- [Фрагмент текста]
- - - - - - -

ОнА в торговле – хитрая лисица,
А перед кнЯзем – жАлкая рабА.
Удельной речки мУтная водица
Течет, как встАрь, в сУхие желобА [47] .
(Схожую роль звук «у» исполняет в первом четверостишии пушкинского стихотворения «Брожу ли я вдоль улиц шумных…»: «Брожу ли я вдоль улиц шумных, / Вхожу ль во многолюдный храм, / Сижу ль меж юношей безумных, / Я предаюсь моим мечтам…». «Гудение» людского говора сходит на нет, когда Пушкин переходит от характеристики окружения к душевному состоянию лирического героя.)
Надо также отметить, что в мандельштамовских стихах о Москве 1918 года «у» нередко содержится именно в словах, выражающих определенную «дикость», «отсталость», «нецивилизованность»: «буйный», «дремучая», «скрипучих», «угрюмые»; сюда же, пожалуй, можно в данном случае отнести «удельной» и «мутная» – все это, как прямо сказано, автору «чуждо».
Относительно значения звука «а» в этих мандельштамовских стихах достаточно будет обратить внимание хотя бы на то, что на этот звук приходится последнее ударение в произведении, что «а» очевидно господствует в рифмовке (в каждом четверостишии одну из двух рифмующихся пар представляют слова с ударением на «а» – за исключением второго катрена, где во всех рифмующихся словах ударение падает на «а») и что серединная строка (восьмая из шестнадцати) представляет собой, в сущности, раскатившийся по обширному пространству непрерывный возглас – «Базаров бабья ширина…»: редуцированный звук – А ударное – редуцированный звук – А ударное – редуцированный звук – Ы – редуцированный звук – А ударное.

- - - - - - -

- [Исходные данные]
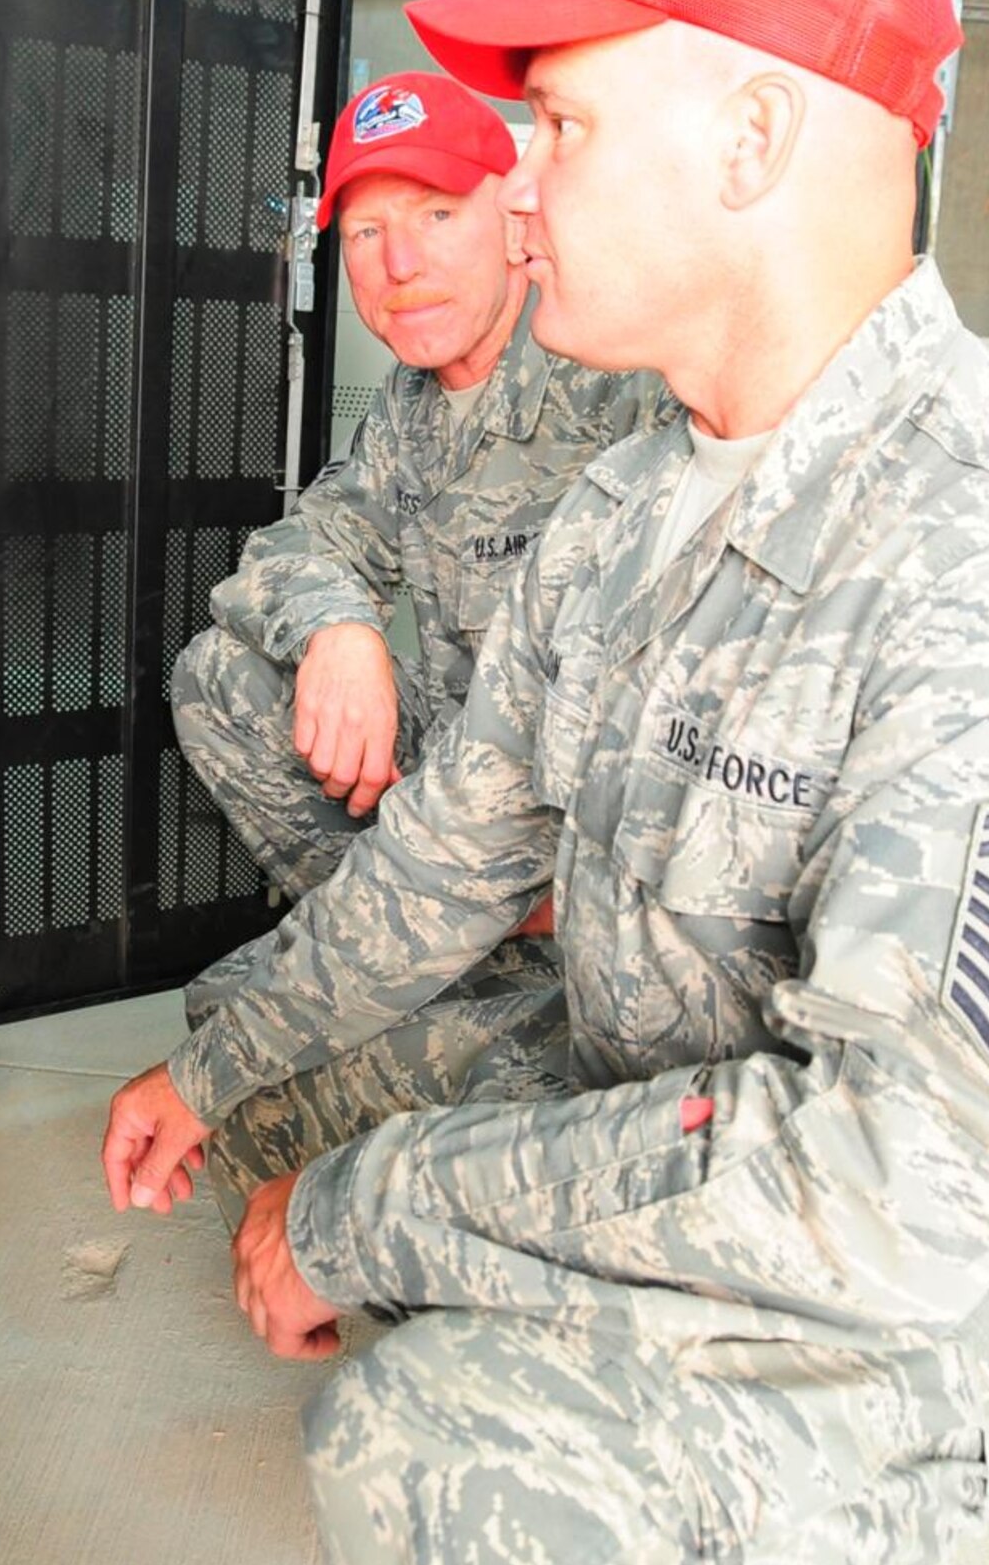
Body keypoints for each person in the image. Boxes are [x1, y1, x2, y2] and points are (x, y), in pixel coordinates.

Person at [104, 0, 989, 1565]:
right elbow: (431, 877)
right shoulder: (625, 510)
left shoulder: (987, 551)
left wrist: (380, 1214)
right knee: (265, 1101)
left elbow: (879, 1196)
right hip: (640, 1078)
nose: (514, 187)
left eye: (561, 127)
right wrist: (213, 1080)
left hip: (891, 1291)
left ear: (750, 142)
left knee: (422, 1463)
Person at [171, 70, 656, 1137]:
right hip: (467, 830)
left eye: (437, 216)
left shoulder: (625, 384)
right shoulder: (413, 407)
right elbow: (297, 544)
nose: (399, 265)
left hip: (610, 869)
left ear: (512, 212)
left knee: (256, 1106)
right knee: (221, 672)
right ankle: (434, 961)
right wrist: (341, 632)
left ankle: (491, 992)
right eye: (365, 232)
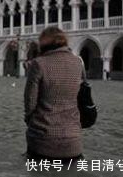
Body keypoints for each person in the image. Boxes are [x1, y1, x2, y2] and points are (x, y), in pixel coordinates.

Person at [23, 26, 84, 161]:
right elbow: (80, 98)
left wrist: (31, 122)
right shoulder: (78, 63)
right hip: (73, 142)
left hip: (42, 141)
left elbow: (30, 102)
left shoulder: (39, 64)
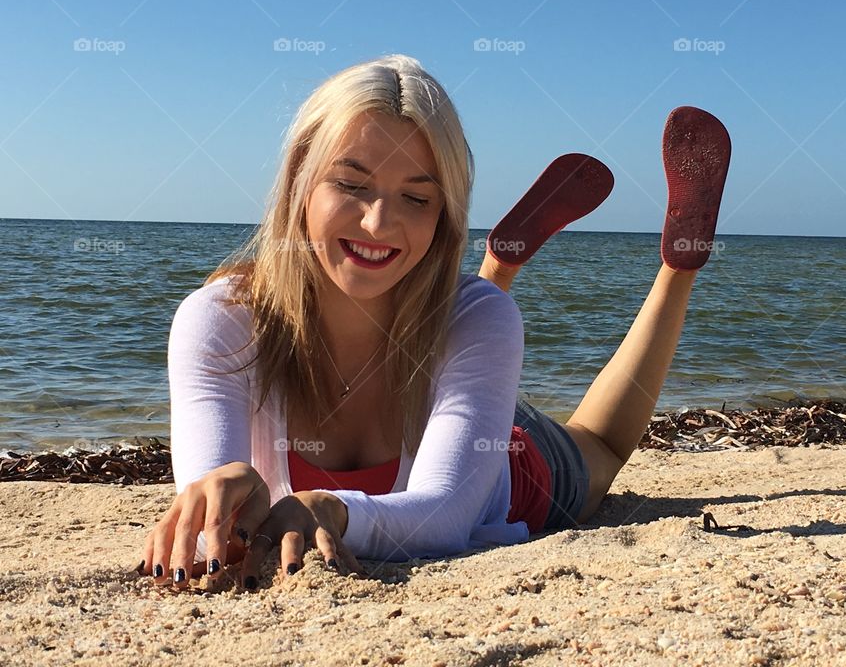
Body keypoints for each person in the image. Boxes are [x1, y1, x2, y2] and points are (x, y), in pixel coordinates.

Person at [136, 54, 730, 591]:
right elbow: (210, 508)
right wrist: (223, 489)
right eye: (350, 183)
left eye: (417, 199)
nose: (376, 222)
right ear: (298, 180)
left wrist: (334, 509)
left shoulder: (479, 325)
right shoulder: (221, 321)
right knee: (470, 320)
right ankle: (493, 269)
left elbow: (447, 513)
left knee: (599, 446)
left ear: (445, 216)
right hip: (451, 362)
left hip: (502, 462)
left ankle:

- - - - - - -

- [Задание A]
Судя по фрагменту текста, в каком катрене мандельштамовского стихотворения ударение во всех рифмующихся словах падает на «а»?
- [Задание B]
Перепишите дословно часть фрагмента текста: начните со слов «Удельной речки мУтная» и остановитесь после слов «состоянию лирического героя.)».

- [Ответ A]
Во втором катрене.

- [Ответ B]
Удельной речки мУтная водица
Течет, как встАрь, в сУхие желобА [47] .
(Схожую роль звук «у» исполняет в первом четверостишии пушкинского стихотворения «Брожу ли я вдоль улиц шумных…»: «Брожу ли я вдоль улиц шумных, / Вхожу ль во многолюдный храм, / Сижу ль меж юношей безумных, / Я предаюсь моим мечтам…». «Гудение» людского говора сходит на нет, когда Пушкин переходит от характеристики окружения к душевному состоянию лирического героя.)